1.1 Qu’est-ce qu’un shell ?
L’écran noir. Un curseur qui clignote, patient, insondable. C’est la seule lumière dans le bureau silencieux, à 3h du matin. Ce n’est pas une fenêtre, c’est une porte. La seule qui compte ici. Le shell. L’interprète. Celui qui traduit vos ordres murmurés en actions concrètes pour la machine. Dans les bas-fonds du système, entre les murs de briques froides d’Unix et de Linux, il est votre seul contact avec la vérité du système. Il est l’intermédiaire, le négociateur, celui qui parle à la bête pour vous.
Rôle du shell dans un système Unix/Linux ? C’est le gardien. Le portier. Vous voulez lancer un programme, fouiller dans des dossiers, traquer un processus fou ? Vous passez par lui. Sans lui, vous n’êtes qu’un fantôme errant devant une machine muette.
Différence entre shell et terminal ? Ne vous y trompez pas. Le terminal, c’est la vitre blindée, l’interface physique ou logicielle. Le shell, c’est la voix derrière la vitre. Celui qui écoute, et qui agit.
1.2 Présentation de Bash
Son nom traîne dans toutes les mémoires : Bash. Bourne-Again SHell. Une renaissance. Une vengeance. L’héritier amélioré du vieux Bourne shell (sh), sorti des labos de la Free Software Foundation à la fin des années 80. Il a pris la place du vieux sh, lui a offert plus de puissance, plus de flexibilité, et s’est installé dans le fauteuil du patron.
Bash vs sh, zsh, fish ? Une question de famille, et de guerre de territoires. sh, c’l'ancien, le strict, le minimal. zsh, le brillant, le customisé, avec ses fanatiques. fish, le jeune, l’intuitif, qui veut casser les codes. Mais Bash ? C’est le dur à cuire. Le standard. Celui qui est déjà là, partout, dans l’ombre. Fiable. Souvent trop.

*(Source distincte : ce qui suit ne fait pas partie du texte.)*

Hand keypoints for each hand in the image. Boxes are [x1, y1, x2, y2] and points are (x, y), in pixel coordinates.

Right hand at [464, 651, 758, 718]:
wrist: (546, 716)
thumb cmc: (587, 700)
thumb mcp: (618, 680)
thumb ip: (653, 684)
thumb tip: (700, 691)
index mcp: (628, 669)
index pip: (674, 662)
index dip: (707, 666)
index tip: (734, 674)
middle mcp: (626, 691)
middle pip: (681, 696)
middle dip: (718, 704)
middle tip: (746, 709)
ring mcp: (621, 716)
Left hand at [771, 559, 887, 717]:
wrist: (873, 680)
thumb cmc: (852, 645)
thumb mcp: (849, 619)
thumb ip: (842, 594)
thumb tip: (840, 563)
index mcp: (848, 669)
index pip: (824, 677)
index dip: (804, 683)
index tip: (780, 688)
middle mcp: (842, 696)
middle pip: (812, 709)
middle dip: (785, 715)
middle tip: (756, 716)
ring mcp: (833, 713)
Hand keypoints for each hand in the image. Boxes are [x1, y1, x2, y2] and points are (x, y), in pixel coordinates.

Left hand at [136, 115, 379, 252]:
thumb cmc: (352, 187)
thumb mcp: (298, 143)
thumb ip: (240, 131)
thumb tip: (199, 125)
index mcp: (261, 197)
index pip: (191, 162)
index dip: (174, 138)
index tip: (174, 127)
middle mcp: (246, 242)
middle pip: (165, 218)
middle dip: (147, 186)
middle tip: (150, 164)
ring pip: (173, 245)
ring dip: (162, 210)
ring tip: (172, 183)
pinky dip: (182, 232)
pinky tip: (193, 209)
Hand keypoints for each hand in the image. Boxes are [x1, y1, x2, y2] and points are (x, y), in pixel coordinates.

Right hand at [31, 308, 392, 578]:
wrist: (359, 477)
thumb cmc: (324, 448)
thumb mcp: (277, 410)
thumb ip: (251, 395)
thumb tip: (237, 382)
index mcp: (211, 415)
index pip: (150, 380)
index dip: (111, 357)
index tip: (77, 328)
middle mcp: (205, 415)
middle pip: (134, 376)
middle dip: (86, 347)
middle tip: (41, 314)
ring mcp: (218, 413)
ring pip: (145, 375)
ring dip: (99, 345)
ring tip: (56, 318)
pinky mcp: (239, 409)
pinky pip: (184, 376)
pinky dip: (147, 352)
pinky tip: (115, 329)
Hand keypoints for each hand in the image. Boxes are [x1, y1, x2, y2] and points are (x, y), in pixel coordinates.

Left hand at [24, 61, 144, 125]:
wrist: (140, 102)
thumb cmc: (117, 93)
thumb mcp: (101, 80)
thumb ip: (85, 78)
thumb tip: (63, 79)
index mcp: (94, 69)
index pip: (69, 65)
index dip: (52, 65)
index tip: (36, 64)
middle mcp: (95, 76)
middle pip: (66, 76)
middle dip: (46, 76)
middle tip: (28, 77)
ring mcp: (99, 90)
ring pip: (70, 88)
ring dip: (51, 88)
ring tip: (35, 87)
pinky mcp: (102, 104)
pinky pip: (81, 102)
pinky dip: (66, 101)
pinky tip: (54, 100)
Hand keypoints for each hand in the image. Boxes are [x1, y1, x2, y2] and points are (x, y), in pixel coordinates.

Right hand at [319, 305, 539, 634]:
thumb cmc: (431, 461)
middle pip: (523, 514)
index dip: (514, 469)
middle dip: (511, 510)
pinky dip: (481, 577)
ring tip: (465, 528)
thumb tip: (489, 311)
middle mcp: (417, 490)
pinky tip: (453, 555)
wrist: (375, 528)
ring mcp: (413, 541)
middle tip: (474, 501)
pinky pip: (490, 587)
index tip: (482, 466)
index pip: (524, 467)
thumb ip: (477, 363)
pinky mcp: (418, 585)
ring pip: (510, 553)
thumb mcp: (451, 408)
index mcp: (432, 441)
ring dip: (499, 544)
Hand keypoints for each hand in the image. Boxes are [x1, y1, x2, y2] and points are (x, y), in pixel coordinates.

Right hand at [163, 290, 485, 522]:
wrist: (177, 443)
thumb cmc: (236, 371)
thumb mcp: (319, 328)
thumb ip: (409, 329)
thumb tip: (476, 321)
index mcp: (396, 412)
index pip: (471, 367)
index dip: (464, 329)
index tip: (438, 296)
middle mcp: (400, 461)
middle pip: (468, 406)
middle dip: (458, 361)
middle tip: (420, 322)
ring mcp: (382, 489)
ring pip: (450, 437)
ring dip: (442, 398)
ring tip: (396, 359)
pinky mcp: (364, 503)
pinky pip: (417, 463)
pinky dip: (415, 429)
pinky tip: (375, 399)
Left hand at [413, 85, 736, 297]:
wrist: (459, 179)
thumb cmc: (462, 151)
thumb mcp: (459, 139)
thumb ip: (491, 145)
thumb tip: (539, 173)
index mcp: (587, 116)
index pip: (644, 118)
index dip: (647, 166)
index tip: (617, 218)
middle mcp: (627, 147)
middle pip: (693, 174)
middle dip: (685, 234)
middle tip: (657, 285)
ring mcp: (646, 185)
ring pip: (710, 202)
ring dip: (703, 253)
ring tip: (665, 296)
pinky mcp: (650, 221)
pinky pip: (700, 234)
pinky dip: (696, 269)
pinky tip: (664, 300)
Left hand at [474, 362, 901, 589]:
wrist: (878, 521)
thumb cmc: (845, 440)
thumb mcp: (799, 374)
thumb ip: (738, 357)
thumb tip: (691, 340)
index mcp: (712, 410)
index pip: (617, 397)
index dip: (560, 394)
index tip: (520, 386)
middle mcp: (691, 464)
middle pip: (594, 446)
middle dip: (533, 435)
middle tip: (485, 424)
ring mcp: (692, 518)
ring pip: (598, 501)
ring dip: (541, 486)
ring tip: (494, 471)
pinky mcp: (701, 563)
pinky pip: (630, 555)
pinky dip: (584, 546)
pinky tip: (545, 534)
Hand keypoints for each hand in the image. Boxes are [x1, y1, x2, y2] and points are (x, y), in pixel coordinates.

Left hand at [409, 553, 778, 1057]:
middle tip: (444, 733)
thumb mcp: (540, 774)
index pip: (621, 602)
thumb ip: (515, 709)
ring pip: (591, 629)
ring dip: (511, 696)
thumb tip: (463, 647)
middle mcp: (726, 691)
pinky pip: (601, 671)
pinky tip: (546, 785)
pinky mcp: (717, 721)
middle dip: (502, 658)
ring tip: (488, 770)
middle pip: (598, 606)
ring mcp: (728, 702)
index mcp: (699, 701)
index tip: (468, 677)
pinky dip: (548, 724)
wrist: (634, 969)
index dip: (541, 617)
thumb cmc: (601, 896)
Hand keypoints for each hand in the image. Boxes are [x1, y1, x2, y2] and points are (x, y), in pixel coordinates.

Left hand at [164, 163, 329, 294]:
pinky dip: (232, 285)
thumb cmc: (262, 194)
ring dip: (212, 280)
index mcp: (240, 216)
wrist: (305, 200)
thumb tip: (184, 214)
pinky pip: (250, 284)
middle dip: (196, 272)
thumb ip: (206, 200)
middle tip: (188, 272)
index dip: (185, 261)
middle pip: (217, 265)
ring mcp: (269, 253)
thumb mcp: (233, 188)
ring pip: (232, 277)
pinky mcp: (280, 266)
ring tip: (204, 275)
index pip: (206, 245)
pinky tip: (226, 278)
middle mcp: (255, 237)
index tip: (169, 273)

Où est Bash dans le système ? Regardez bien. Tapez son chemin comme une adresse qu’on murmure dans un bar louche : /bin/bash. C’est là qu’il vit. C’est de là qu’il opère.
1.3 Environnement de travail
Le Terminal. Votre unique point d’entrée. Une fenêtre sur un monde de texte. Pas de souris qui trahit vos mouvements ici. Seulement le clavier et votre volonté.
L’invite de commande (prompt). Ce qui vous attend. Un signe, souvent un $ ou un #, qui dit « je t’écoute ». C’est devant ce signe que tout se joue. Que les commandes sont tapées, que les destins de fichiers se scellent.
La navigation dans l’arborescence. L’arborescence… Une jungle de dossiers, de répertoires qui s’enfoncent dans les profondeurs du disque dur. Des chemins obscurs comme /var/log, des impasses système, des coins où les fichiers sensibles dorment. Pour s’y déplacer, il faut les ordres. cd pour changer de repaire. ls pour lister les ombres. pwd pour savoir dans quel trou on est tombé. Chaque commande est un pas dans les ténèbres numériques. Un pas qui peut tout faire basculer.